ChemometricsData.jl

Overview

The purpose of this package is to allow a user to have easy access to a consortium of publicly available chemometrics datasets.

Chemometrics data is widely dispersed, in a variety of file formats, and arbitrary conventions. For people wishing simply to load in some data, learn the field, and try new techniques, run a study, or even do a metanalysis this can complicate matters. To ameliorate this, this package attempts to bundle everything into an intuitive and Julia ready format that is ready for investigation or personal exploration.

Data that is obtained or made accessible via this API is either "curated" or "scraped" from public domain resources. As a user it is your duty to investigate the use, utility, and integrity of this data for your purposes or end goals. This package does it's best to inform you of these nuances, but may have flaws in the information available, and even then - sometimes that information changes over-time. See the Liability section for more information.

Example Usage

Inspection

The code base provides some pretty basic commands to let users kind of poke around for data. Maybe you don't know what dataset you want, but you're interested in trying your hand at some chemometrics tasks using mid-infrared spectroscopy. You could do the following:

Loading

Of course you can easily crack open the datasets and have them ready to use in a few short lines of code. Below is an example workflow of loading in some data, using some metadata, and generating a plot:

quadrum_data = load("Fresh_Meats")
meta_data = meta("Fresh_Meats")

spectra = numeric_columns( gimme_the_data )
bins = parse.( Float64, names(spectra) )
bin_display_range = 1:100:length(bins)
using Plots
plot(   spectra |> Matrix |> transpose,
        legend = false,
        title = "Fresh Meats \n (" * meta_data["URL"] * ")",
        xlabel = "Wavenumber", ylabel = "Absorbance",
        xticks = ( bin_display_range, bins[bin_display_range] )
)

Attribution

When a dataset is loaded using this package a reminder is displayed for the user to honor it's provenance in derivative works and publications, Authors/owners of datasets can also request custom messages to be displayed. For example, the penicillin dataset will emit the following message on loading: "Please acknowledge the following paper if utilizing the spectral data which can be freely downloaded at www.industrialpenicillinsimulation.com. Goldrick S., Duran-Villalobos C., K. Jankauskas, Lovett D., Farid S. S, Lennox B., (2019) Modern day control challenges for industrial-scale fermentation processes. Computers and Chemical Engineering.".

Submissions

How to Submit

There are several ways to contribute to this effort:

Make a Pull Request and submit a dataset! This should update the manifest.jl file and provide the data in a plaintext manner in a separate folder.
File an issue on the repository and point to where your data is. Give written permission for it's redistribution and some form of proof that you are the legal copyright owner of the data!
Track down Casey Kneale, Ph.D. on social media or ICS-L.

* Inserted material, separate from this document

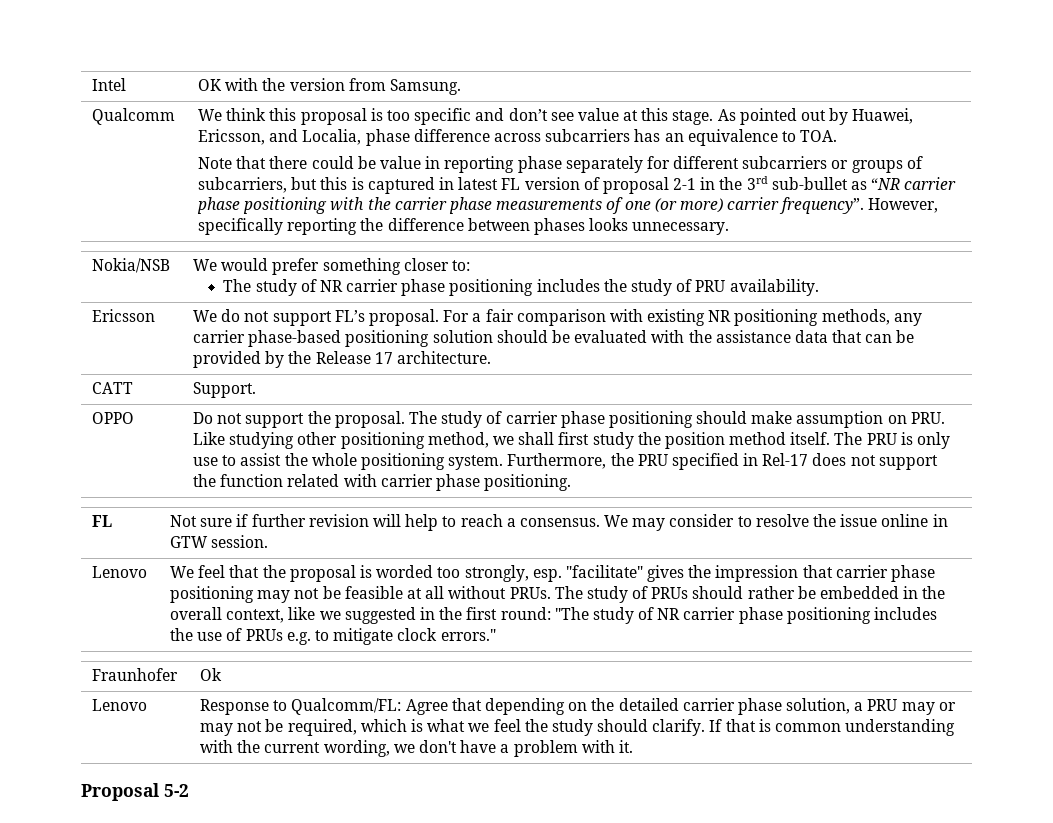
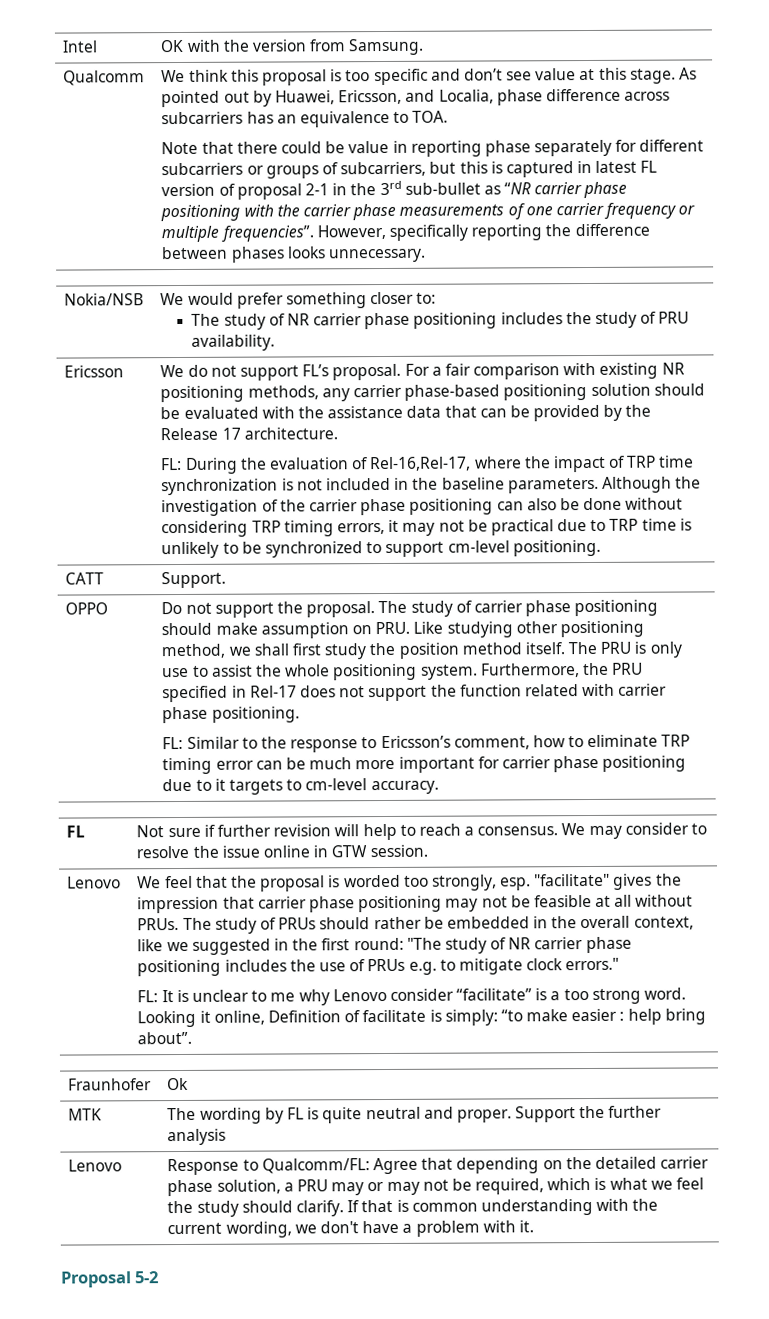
[654,197,865,214] (or more) carrier frequency”. -> [555,202,696,219] [161,225,314,243] carrier frequency or multiple frequencies”.
(491, 357) none -> [161,455,695,474] [161,476,702,496] [161,497,684,517] [161,518,692,538] [161,539,601,559] // FL: During the evaluation of Rel-16,Rel-17, where the impact of TRP time synchronization is not included in the baseline parameters. Although the investigation of the carrier phase positioning can also be done without considering TRP timing errors, it may not be practical due to TRP time is unlikely to be synchronized to support cm-level positioning.
(572, 482) none -> [162,734,691,753] [162,755,687,775] [162,778,439,795] // FL: Similar to the response to Ericsson’s comment, how to eliminate TRP timing error can be much more important for carrier phase positioning due to it targets to cm-level accuracy.
[92,668,179,681] [200,668,223,681] // Fraunhofer | Ok -> [137,987,687,1006] [137,1008,706,1028] [137,1031,193,1045] [68,1078,153,1091] [167,1077,190,1091] [68,1108,103,1121] [167,1105,663,1124] [167,1128,227,1146] // FL: It is unclear to me why Lenovo consider “facilitate” is a too strong word. Looking it online, Definition of facilitate is simply: “to make easier : help bring about”. // Fraunhofer | Ok // MTK | The wording by FL is quite neutral and proper. Support the further analysis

Restrictions for submissions

Single datasets should not exceed 10mb. If it does contact us and we will navigate an alternative means of hosting(IE: not github).
It is highly preferable that the data is in a tabular nonproprietary file format, such as CSV. Proprietary file formats regularly change: companies go out of business, software gets deprecated, etc.
if the content or the origin of the data is suspect, it will either be not accepted, or removed.

Liability

The creators and contributors to this package are not responsible for the outcomes of the use of any data, or code in this repository. This is to be used at ones own risk. Changes to the end users file system may occur with remotely accessed datasets(obtained with the fetchdata() command). This is because this package will unpack them(after checking their MD5 checksum for authenticity). The offline available data should present minimal risks.

Before redistributing any data accessed via this package (either stored in the git repository or via the packages use) ensure that the permissions you have obtained for this data allow for this. The contributors to this package can only offer permissions for data they themselves own. Just because something is "public domain" does not imply it may be used commercially, or redistributed without author's approval.

Should also be noted that it is possible errors exist in these datasets due to them being manipulated(transposed, file formats changed, etc) to get them into a common form. Please report any and all issues - it's greatly appreciated.

Roadmap

Obtain permissions for as much data as possible
Collect and clean that data to a common and easy file format.
Write functionality for downloading remote datasets that are large.
Write functionality for scraping remote datasets
Extend to an online database.
Write an R/python port for this package so users are free to explore Chemometrics data from free tools of their choice.